3.1 細菌分離培養(yǎng)、鏡檢和藥敏試驗結(jié)果

從4頭拉稀仔豬的腦和腸系膜淋巴結(jié)中分離培養(yǎng)出圓形隆起、灰白色、濕潤透明菌落，菌落周圍形成β型溶血環(huán)。挑取單個菌落涂片鏡檢，結(jié)果均呈革蘭氏染色陽性，菌體呈球形或橢圓形，并多呈短鏈狀或成對或單個排列（圖2）。藥敏試驗結(jié)果顯示：分離培養(yǎng)出的菌株對氧氟沙星、頭孢噻呋鈉、阿米卡星等藥物敏感，對青霉素、阿莫西林、鏈霉素、克拉霉素、卡那霉素等藥物耐藥。

條目摘錄:

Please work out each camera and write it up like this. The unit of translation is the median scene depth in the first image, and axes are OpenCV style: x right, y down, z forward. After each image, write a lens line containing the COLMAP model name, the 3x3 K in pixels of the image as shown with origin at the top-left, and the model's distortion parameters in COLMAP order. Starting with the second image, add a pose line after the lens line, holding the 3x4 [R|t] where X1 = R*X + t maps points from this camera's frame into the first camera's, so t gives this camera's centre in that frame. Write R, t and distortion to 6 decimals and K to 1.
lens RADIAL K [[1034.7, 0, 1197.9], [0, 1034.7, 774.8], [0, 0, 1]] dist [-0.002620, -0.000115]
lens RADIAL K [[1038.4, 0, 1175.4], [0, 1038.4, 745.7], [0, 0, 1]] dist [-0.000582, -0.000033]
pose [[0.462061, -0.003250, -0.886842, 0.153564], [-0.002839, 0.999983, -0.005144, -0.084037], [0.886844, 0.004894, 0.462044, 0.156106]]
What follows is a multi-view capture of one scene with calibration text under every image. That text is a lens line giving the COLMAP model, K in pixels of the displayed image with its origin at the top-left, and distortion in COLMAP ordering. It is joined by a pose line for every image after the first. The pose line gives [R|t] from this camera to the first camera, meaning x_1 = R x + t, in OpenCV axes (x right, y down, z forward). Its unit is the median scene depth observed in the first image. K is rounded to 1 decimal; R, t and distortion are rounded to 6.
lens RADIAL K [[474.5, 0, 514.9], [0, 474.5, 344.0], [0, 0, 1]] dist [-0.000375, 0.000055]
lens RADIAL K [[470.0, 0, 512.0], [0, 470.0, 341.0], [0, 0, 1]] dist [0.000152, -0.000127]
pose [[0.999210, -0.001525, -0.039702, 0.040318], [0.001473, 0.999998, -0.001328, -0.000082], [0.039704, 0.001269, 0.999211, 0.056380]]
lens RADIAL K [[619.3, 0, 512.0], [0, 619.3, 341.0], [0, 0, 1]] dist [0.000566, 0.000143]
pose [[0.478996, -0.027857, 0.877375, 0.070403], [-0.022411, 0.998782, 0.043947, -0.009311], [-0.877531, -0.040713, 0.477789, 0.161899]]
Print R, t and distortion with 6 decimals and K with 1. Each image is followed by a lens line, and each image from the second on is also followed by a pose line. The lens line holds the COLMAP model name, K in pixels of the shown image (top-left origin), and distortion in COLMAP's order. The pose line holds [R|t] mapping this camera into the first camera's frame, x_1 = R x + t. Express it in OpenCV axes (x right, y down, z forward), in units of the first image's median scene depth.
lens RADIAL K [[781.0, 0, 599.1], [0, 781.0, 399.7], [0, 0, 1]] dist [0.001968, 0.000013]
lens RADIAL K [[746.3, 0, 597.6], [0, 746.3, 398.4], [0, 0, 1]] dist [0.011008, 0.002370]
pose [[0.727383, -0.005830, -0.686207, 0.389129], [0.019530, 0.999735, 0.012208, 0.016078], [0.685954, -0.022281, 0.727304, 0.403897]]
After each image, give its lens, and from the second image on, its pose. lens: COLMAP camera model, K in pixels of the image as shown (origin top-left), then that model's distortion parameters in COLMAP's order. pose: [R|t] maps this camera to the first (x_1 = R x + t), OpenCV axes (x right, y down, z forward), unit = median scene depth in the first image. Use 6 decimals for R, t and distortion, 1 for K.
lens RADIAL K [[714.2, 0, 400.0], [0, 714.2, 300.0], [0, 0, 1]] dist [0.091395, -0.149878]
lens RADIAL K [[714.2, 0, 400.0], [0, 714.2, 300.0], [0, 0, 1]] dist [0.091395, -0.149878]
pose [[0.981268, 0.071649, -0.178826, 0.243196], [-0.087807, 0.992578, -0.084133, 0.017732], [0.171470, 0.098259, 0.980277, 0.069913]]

思考題:
1) 請逐字照錄原文中從“從4頭拉稀仔豬的腦和腸系膜淋”開始、一直到“拉霉素、卡那霉素等藥物耐藥。”為止的部分。
2) 請根據(jù)原文回答下列問題。
(a) 細菌是從幾頭仔豬的哪些部位分離培養(yǎng)出來的？
(b) 單個菌落涂片鏡檢後，革蘭氏染色結(jié)果如何？
(c) 分離出的菌株對哪些藥物敏感？

練習答案:
1)
從4頭拉稀仔豬的腦和腸系膜淋巴結(jié)中分離培養(yǎng)出圓形隆起、灰白色、濕潤透明菌落，菌落周圍形成β型溶血環(huán)。挑取單個菌落涂片鏡檢，結(jié)果均呈革蘭氏染色陽性，菌體呈球形或橢圓形，并多呈短鏈狀或成對或單個排列（圖2）。藥敏試驗結(jié)果顯示：分離培養(yǎng)出的菌株對氧氟沙星、頭孢噻呋鈉、阿米卡星等藥物敏感，對青霉素、阿莫西林、鏈霉素、克拉霉素、卡那霉素等藥物耐藥。

2)
(a) 從4頭拉稀仔豬的腦和腸系膜淋巴結(jié)中分離培養(yǎng)出來。
(b) 均呈革蘭氏染色陽性。
(c) 對氧氟沙星、頭孢噻呋鈉、阿米卡星等藥物敏感。